O que eu quero chamar atenção é para o descaso com a vida de um ser humano. Quantas Halexias já morreram e quantas ainda precisaram morrer para que o Estado tome providências? Fico indignada por tantas atrocidades, primeiro pelo diagnostico errado, depois pelos erros do judiciário e da Secretaria de Estado de Saúde do Maranhão. Contudo, ela ainda lutava pra viver, pois quando deu entrada na UTI Neonatal ela estava respirando sem ajuda de nenhum aparelho, mas demorou tanto esperando a resolução de todas essas séries de erros que acabou não resistindo. Me dói ela não ter tido o direito de fazer a cirurgia. Quantas mães ainda terão que passar por isso?

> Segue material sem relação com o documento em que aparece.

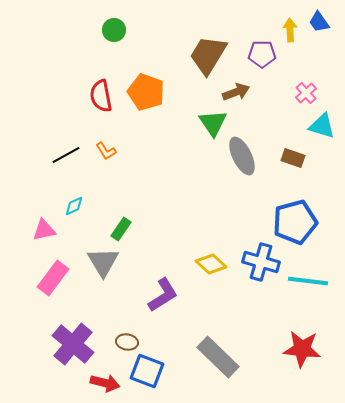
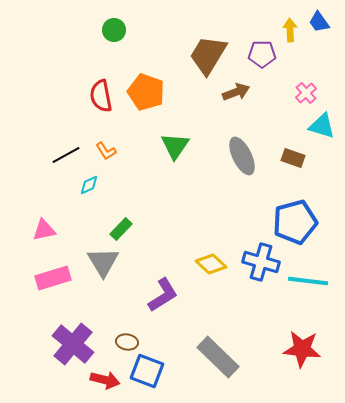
green triangle: moved 38 px left, 23 px down; rotated 8 degrees clockwise
cyan diamond: moved 15 px right, 21 px up
green rectangle: rotated 10 degrees clockwise
pink rectangle: rotated 36 degrees clockwise
red arrow: moved 3 px up
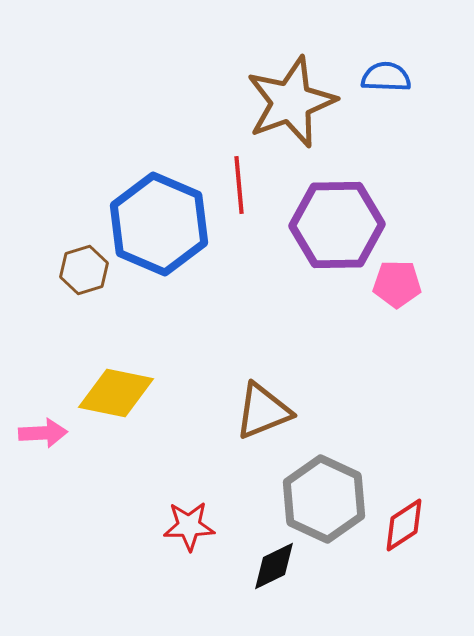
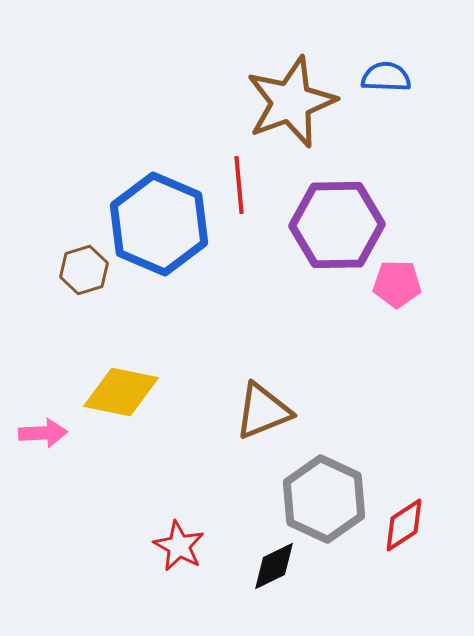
yellow diamond: moved 5 px right, 1 px up
red star: moved 10 px left, 20 px down; rotated 30 degrees clockwise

Me dói que, mesmo lutando todos os dias incansavelmente, não pude cumprir a promessa que fiz pra ela, porque todos os dias quando me despedia dela no hospital eu encostava os meus lábios no ouvidinho dela e dizia: “Filha, a mamãe vai levar você para São Paulo e você vai conseguir. Continue lutando pela sua vida aqui que a mamãe faz o resto”. Eu fui privada de cumprir a promessa que fiz para a minha filha, promessa de mãe é sagrada.

A minha filha foi uma guerreira, lutou até o fim pela vida dela. Eu também lutei junto com ela, nós fizemos a nossa parte, mas infelizmente quem deveria ter nos amparado e feito alguma coisa não fez. Ela se foi e deixou um enorme vazio dentro de mim que eu pretendo preencher continuando a luta, agora em prol da vida de outras pessoas que precisam de um hospital em outros Estados, porque o seu de origem não oferece o tratamento. Pessoas que precisam de uma UTI-aérea e não tem R$ 89.000,00 para pagar pelo serviço. Eu não aceito que a luta dela e a minha tenham sido em vão. Eu tenho sede de justiça, por isso peço que vocês divulguem para que outras pessoas leiam e que as autoridades tomem providências. O meu objetivo é converter toda essa dor que sinto em sentimentos bons que alcancem outras pessoas e as tornem mais humanas, solidarias eu quero espalhar o amor ao próximo porque se todas as pessoas possuíssem esses sentimentos faria muita diferença na vida de outras pessoas, lembro que um dos ensinamentos bíblicos é amai-vos uns aos outros, isso deveria inspirar pessoas. Eu quero que outras mães tenham a oportunidade que eu não tive. Se eu conseguir alcançar ao menos um juiz para que ele priorize uma ação que visa garantir a vida de alguém; um advogado que ajude uma mãe que não tem condições de pagar seus honorários a fazer uma petição visando garantir o bem maior que é a vida; um gestor de saúde que priorize a vida de seus cidadãos, um médico para que ele cumpra o juramento que fez de salvar vidas, se essa mensagem conseguir alcançar ao menos o coração de uma pessoa e fizer com que ela se torne alguém melhor, que realmente faça a diferença na vida de outra pessoa, já terá válido a pena ter postado essa mensagem. Quanto à minha dor, ela é tão imensa que não consigo descrever, ainda consigo sentir o cheiro dela em toda parte, escuto o seu chorinho, sinto o toque da pele dela e quando eu quero matar a saudade de tudo isso, eu simplesmente procuro ela em todos os cantos da casa e não a encontro, eita dor que me consome, quem já perdeu um filho sabe do que eu estou falando, mas essa luta tem me dado força para viver e espalhar o bem por ai.